Aber so oder so dürften die Mieten steigen – auch wegen steigender Nebenkosten.
Der Arbeitsmarkt ist auch ein Kernelement und wichtiger Indikator der Schweizer Wirtschaft. Dieses Jahr stand vor allem der Fachkräftemangel im Fokus. Was erwarten Sie fürs 2023?
Ja, der Fachkräftemangel wird sicher auch 2023 das dominierende Thema bleiben.
Man kann sich schon ein bisschen fragen, wohin all die Leute hingegangen sind. Wegen Corona konnte man erwarten, dass es mehr Arbeitslose geben wird.
Zumindest in der Theorie funktioniert es so: Geht's mit der Wirtschaft abwärts, gibt es höhere Arbeitslosenzahlen. Aber wie wir nun wissen, gingen die Arbeitslosenzahlen 2022 deutlich zurück.

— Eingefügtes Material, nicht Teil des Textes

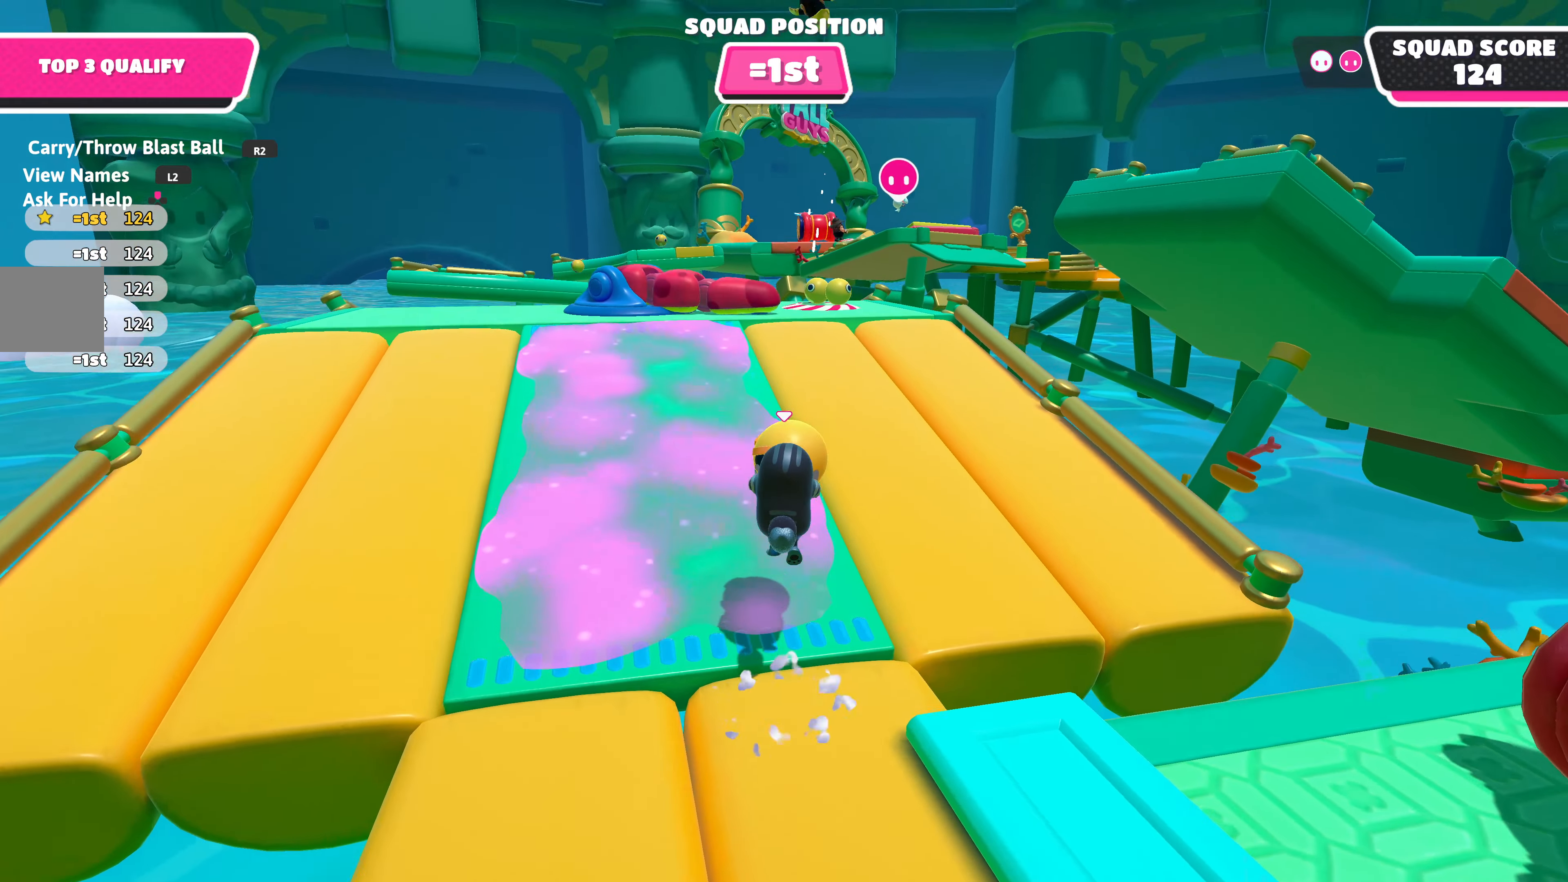
{"buttons": [], "left_stick": "center", "right_stick": "center", "events": [[200, "SQUARE", "down"], [283, "SQUARE", "up"], [333, "R2", "up"], [483, "left_stick", "center"]]}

Was läuft in der Praxis anders?
Wir bewegen uns in einer dynamischen Wirtschaft und einem mehrteiligen Arbeitsmarkt. Die Digitalisierung oder globale Phänomene wie der Klimawandel erfordern spezielle Fachleute, die nicht so schnell ausgebildet werden können, als dass sie gebraucht werden würden. Das führt zu dieser paradoxen Situation.
Haben Sie einen Rat, um die komplizierte Situation etwas zu entschärfen?
Die wohl wichtigste Ressource der Schweiz sind die Köpfe ihrer Menschen. Deshalb sollten wir uns stetig weiterbilden, flexibel bleiben und uns mit den grossen gesellschaftlichen Veränderungen befassen.
Nur als Beispiel: Die Leute werden immer älter. Vielleicht würde sich eine Weiterbildung in der Betreuung älterer Menschen langfristig lohnen.
Zusammengefasst heisst das fürs Wirtschaftsjahr 2023 ...
... es gibt einen Abschwung, den wir spüren werden. Die Industrie wird es wohl mehr treffen als den Dienstleistungssektor.
Die grosse Mehrheit wird es direkt im Portemonnaie spüren. Weil wir aber eine hohe Zuwanderung haben, wird die gesamtwirtschaftliche Nachfrage nicht einbrechen und die Schweiz wird wohl nicht in eine Rezession abgleiten.